The Yamaha XT660Z Ténéré is a dual-sport motorcycle manufactured from 2008 to 2016 by Yamaha.
It featured a 660 cc single-cylinder engine manufactured by Minarelli, which was also used in the XT660R, XT660X, MT-03 ( 2006–2014), Jawa 660 Sportard, Jawa 660 Vintage and Aprilia Pegaso 650 Trail (post 2007) models. Though not sold in the US or Canada and some 40 kilos heavier than the original, air-cooled Ténéré from the early 1980s, many fans saw the 660Z as a return to form for Yamaha, following the demise of the air-cooled Teneres and the less popular 5-valve iteration which replaced them.
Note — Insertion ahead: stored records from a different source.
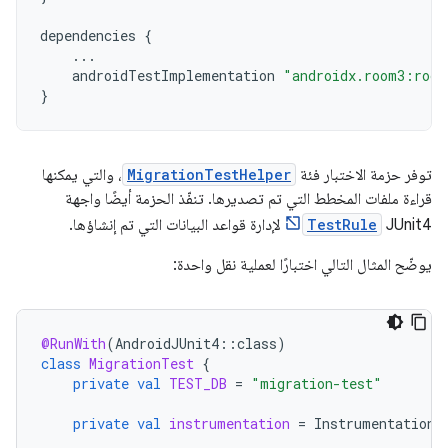
dependencies
{
...
androidTestImplementation
"androidx.room3:room
}
توفر حزمة الاختبار فئة
MigrationTestHelper
، والتي يمكنها
قراءة ملفات المخطط التي تم تصديرها. تنفّذ الحزمة أيضًا واجهة
JUnit4
TestRule
لإدارة قواعد البيانات التي تم إنشاؤها.
يوضّح المثال التالي اختبارًا لعملية نقل واحدة:
@RunWith
(
AndroidJUnit4
::
class
)
class
MigrationTest
{
private
val
TEST_DB
=
"migration-test"
private
val
instrumentation
=
InstrumentationR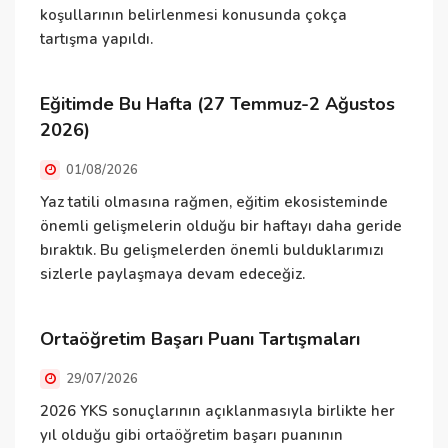
koşullarının belirlenmesi konusunda çokça
tartışma yapıldı.
Ö
Eğitimde Bu Hafta (27 Temmuz-2 Ağustos
İ
2026)
y
01/08/2026
ö
i
Yaz tatili olmasına rağmen, eğitim ekosisteminde
i
önemli gelişmelerin olduğu bir haftayı daha geride
bıraktık. Bu gelişmelerden önemli bulduklarımızı
sizlerle paylaşmaya devam edeceğiz.
D
O
Ortaöğretim Başarı Puanı Tartışmaları
29/07/2026
K
y
2026 YKS sonuçlarının açıklanmasıyla birlikte her
h
yıl olduğu gibi ortaöğretim başarı puanının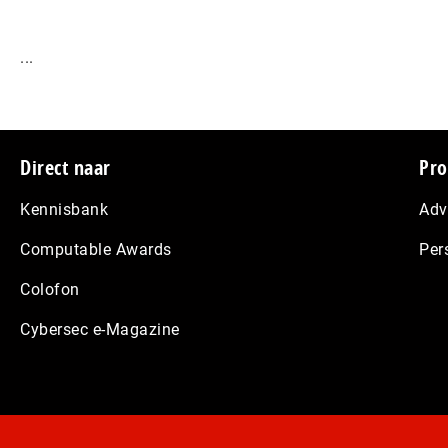
...
Footer
Direct naar
Pro
Kennisbank
Adv
Computable Awards
Per
Colofon
Cybersec e-Magazine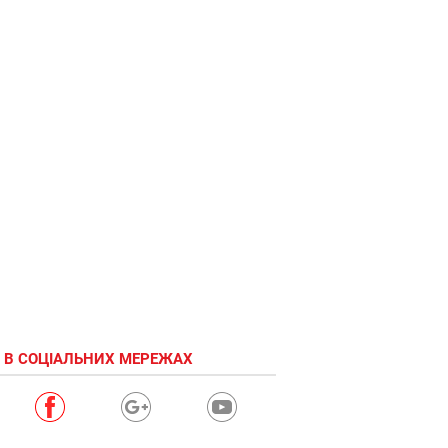
 В СОЦІАЛЬНИХ МЕРЕЖАХ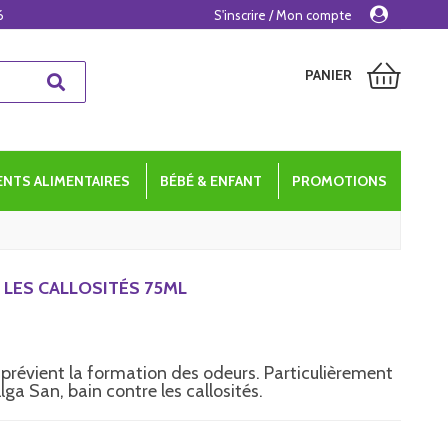
6
S'inscrire / Mon compte
PANIER
NTS ALIMENTAIRES
BÉBÉ & ENFANT
PROMOTIONS
 LES CALLOSITÉS 75ML
prévient la formation des odeurs. Particulièrement
ga San, bain contre les callosités.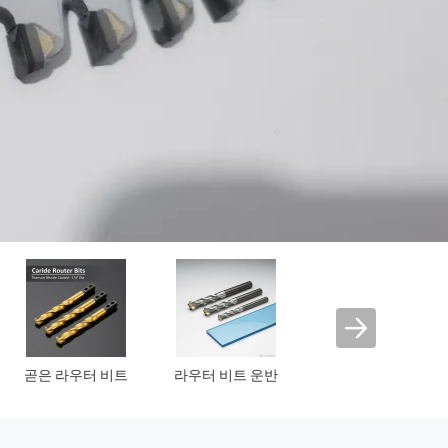
Tct 원형 톱날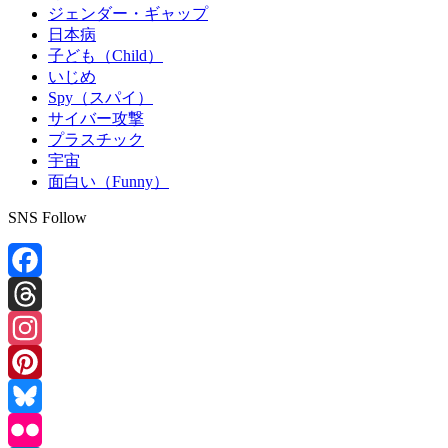
ジェンダー・ギャップ
日本病
子ども（Child）
いじめ
Spy（スパイ）
サイバー攻撃
プラスチック
宇宙
面白い（Funny）
SNS Follow
Facebook
Threads
Instagram
Pinterest
Bluesky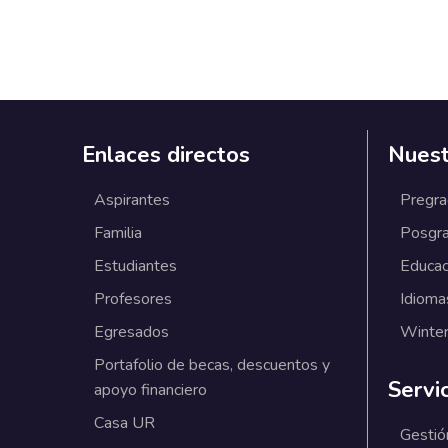
Enlaces directos
Nuest
Aspirantes
Pregr
Familia
Posgr
Estudiantes
Educac
Profesores
Idioma
Egresados
Winter
Portafolio de becas, descuentos y
Servi
apoyo financiero
Casa UR
Gestió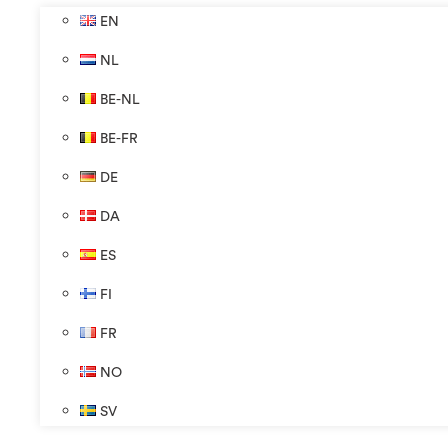
EN
NL
BE-NL
BE-FR
DE
DA
ES
FI
FR
NO
SV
The low-rpm electronic fuel injection glitches present in previously listed machines using the same, 660 engine were ironed out and the 660Z could reliably average 4 L/100km (72mpg Imperial, 60mpg US)""user averages closer to 55MPG imperial"". which equated to 600 km or nearly 400 miles on a single tank. Other notable qualities included its strong rear subframe, 23-litre tank and effective fairing.

At the EICMA 2016 the concept bike T7 was unveiled – a dirt-oriented enduro, and an official press release indicates additionally the coming of a more street oriented supermoto.
Yamaha further developed the T7 into the Ténéré 700 World Raid Concept and finally released the finished buyable Ténéré 700 in 2019.